* _Selected text_

•••••

Weston v Szepesvary

Case

[2015] FCCA 3516

21 December 2015


FEDERAL CIRCUIT COURT OF AUSTRALIA

WESTON & ANOR v SZEPESVARY & ANOR [2015] FCCA 3516
Catchwords:
BANKRUPTCY – Application in a case – devoid of merit – dismissed.
Legislation:
Bankruptcy Act 1966 ss.30, 77(1)(e), 77(1)(g)
Federal Circuit Court Rules 2001 r.13.10
Federal Court (Bankruptcy Rules) 2005 r.2.01(3)(a)
First Applicant: PAUL GERARD WESTON
Second Applicant: PETR VRSECKY
First Respondent: AARON SZEPESVARY
Second Respondent: BUKET OZDIL
File number: MLG 1036 of 2015
Judgment of: Judge Riley
Hearing date: 21 December 2015
Date of last submission: 21 December 2015
Delivered at: Melbourne
Delivered on: 21 December 2015

REPRESENTATION

Counsel for the applicants: Mr Brenton P. Devanny
Solicitors for the applicants: Smith Leonard Fahey Lawyers
Counsel for the first respondent: The first respondent appeared in person
Solicitors for the first respondent: The first respondent was not represented
Counsel for the second respondent: The second respondent appeared in person
Solicitors for the second  respondent: The second respondent was not represented

ORDERS

  1. The application in a case filed on 18 December 2015 be dismissed.

FEDERAL CIRCUIT
COURT OF AUSTRALIA AT
MELBOURNE

MLG 1036 of 2015

PAUL GERARD WESTON

First Applicant

PETR VRSECKY

Second Applicant

And

AARON SZEPESVARY

First Respondent

BUKET OZDIL

Second Respondent

REASONS FOR JUDGMENT

(revised from the transcript)

•••••

* _Given task_
Translate this sentence from the judgment into Spanish: "The application in a case filed on 18 December 2015 be dismissed."

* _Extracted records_
•••••

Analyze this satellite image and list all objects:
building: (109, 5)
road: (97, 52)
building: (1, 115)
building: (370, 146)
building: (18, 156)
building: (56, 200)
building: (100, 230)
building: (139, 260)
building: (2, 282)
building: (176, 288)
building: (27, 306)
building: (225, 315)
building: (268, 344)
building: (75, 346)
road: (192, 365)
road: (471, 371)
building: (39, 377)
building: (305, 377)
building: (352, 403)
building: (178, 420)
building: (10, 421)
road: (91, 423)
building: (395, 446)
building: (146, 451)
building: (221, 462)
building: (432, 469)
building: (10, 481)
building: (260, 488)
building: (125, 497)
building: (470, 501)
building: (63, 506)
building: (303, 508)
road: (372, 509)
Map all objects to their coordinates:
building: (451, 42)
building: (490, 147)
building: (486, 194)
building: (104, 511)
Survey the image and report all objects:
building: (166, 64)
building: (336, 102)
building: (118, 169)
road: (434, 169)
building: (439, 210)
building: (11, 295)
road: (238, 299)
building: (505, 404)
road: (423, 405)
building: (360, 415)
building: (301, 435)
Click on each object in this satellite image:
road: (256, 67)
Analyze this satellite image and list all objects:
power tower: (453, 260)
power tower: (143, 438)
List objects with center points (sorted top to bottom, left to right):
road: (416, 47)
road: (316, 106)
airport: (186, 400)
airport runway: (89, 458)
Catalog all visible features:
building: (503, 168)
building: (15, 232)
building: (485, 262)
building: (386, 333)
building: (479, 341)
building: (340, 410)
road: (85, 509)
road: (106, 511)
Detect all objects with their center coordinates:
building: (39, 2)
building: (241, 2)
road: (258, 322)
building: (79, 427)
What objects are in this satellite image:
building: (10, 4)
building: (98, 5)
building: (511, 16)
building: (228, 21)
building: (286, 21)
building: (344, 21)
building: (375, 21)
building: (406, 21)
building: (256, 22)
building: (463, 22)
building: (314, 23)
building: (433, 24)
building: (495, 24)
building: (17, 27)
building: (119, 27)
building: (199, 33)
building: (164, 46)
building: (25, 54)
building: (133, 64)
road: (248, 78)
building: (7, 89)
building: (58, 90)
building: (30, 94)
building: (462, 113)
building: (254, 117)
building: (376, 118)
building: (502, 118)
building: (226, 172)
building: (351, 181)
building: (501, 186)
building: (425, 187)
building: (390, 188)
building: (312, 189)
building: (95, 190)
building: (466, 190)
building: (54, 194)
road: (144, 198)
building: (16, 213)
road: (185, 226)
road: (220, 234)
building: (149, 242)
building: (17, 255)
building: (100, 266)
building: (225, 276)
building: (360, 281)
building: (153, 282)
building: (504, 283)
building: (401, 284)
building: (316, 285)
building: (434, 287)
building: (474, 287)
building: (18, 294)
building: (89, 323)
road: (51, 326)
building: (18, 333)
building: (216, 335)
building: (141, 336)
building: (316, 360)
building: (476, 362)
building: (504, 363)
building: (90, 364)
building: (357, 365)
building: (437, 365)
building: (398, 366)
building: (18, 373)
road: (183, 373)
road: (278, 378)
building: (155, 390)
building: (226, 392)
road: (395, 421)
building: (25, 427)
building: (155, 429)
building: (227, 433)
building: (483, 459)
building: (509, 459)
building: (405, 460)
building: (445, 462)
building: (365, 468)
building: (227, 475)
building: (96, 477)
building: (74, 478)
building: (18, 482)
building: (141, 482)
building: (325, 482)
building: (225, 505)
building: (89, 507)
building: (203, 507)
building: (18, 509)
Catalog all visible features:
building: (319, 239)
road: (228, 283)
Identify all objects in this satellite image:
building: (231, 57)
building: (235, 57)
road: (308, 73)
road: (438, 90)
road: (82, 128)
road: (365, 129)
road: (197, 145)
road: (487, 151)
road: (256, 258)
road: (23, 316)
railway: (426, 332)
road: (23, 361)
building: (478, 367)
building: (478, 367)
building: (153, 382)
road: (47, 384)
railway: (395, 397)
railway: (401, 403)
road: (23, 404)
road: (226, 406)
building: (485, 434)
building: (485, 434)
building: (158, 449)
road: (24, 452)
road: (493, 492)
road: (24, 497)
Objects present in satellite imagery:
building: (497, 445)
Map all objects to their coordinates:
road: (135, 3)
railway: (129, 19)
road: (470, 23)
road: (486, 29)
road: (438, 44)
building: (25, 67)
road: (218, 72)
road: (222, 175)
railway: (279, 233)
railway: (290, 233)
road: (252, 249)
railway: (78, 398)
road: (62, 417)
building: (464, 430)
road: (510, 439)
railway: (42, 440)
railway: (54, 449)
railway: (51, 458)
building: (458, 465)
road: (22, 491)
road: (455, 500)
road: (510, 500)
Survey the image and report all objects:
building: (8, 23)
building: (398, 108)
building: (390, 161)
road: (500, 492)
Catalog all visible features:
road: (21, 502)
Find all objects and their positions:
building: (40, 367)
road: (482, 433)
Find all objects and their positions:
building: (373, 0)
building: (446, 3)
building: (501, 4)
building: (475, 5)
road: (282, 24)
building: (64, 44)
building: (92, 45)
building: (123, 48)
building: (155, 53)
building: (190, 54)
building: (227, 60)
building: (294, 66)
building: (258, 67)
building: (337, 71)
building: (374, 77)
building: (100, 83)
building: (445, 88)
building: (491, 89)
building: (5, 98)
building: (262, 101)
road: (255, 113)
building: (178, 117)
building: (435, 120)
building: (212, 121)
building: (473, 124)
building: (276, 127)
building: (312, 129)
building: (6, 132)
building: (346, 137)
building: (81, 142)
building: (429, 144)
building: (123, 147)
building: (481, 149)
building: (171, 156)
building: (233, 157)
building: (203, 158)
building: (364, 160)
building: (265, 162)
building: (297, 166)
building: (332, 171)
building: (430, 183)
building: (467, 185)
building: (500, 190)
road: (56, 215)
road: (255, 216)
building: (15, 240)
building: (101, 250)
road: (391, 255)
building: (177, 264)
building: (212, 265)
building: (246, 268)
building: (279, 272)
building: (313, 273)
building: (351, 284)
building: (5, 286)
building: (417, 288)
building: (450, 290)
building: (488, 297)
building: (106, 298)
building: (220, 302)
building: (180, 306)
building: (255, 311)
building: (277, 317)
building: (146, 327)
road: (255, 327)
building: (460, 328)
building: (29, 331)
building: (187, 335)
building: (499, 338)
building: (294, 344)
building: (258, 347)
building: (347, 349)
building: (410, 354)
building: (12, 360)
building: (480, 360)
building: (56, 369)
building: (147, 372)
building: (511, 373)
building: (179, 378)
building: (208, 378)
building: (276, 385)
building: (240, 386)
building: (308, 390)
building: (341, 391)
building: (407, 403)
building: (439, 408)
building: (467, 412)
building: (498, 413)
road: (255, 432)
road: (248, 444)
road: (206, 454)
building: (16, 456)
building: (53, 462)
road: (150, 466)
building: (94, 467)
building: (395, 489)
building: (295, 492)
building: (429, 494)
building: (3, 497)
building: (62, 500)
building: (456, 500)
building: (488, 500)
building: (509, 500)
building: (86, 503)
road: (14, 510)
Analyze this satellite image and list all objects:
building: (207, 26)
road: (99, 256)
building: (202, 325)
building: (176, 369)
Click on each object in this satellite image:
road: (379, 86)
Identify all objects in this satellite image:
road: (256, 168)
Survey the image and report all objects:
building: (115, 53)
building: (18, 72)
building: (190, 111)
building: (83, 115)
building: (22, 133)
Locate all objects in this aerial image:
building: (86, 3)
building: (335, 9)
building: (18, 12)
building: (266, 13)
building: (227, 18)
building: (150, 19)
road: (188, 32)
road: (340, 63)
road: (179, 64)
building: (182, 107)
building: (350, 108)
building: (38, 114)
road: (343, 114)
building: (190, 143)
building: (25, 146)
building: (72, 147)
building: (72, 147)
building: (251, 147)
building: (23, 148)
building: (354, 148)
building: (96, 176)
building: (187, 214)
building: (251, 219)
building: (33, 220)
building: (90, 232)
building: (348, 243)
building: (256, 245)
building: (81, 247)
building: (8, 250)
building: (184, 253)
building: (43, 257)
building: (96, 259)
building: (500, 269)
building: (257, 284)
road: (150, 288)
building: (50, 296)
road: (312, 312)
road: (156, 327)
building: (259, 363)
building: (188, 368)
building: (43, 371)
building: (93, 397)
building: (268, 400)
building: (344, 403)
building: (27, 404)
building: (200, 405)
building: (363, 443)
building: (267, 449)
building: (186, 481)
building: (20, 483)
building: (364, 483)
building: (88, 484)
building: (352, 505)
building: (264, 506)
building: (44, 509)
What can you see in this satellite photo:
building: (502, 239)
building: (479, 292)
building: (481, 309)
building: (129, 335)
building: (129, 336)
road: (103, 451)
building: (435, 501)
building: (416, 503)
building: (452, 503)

•••••

* _The solution_
Se desestima la solicitud incidental presentada el 18 de diciembre de 2015.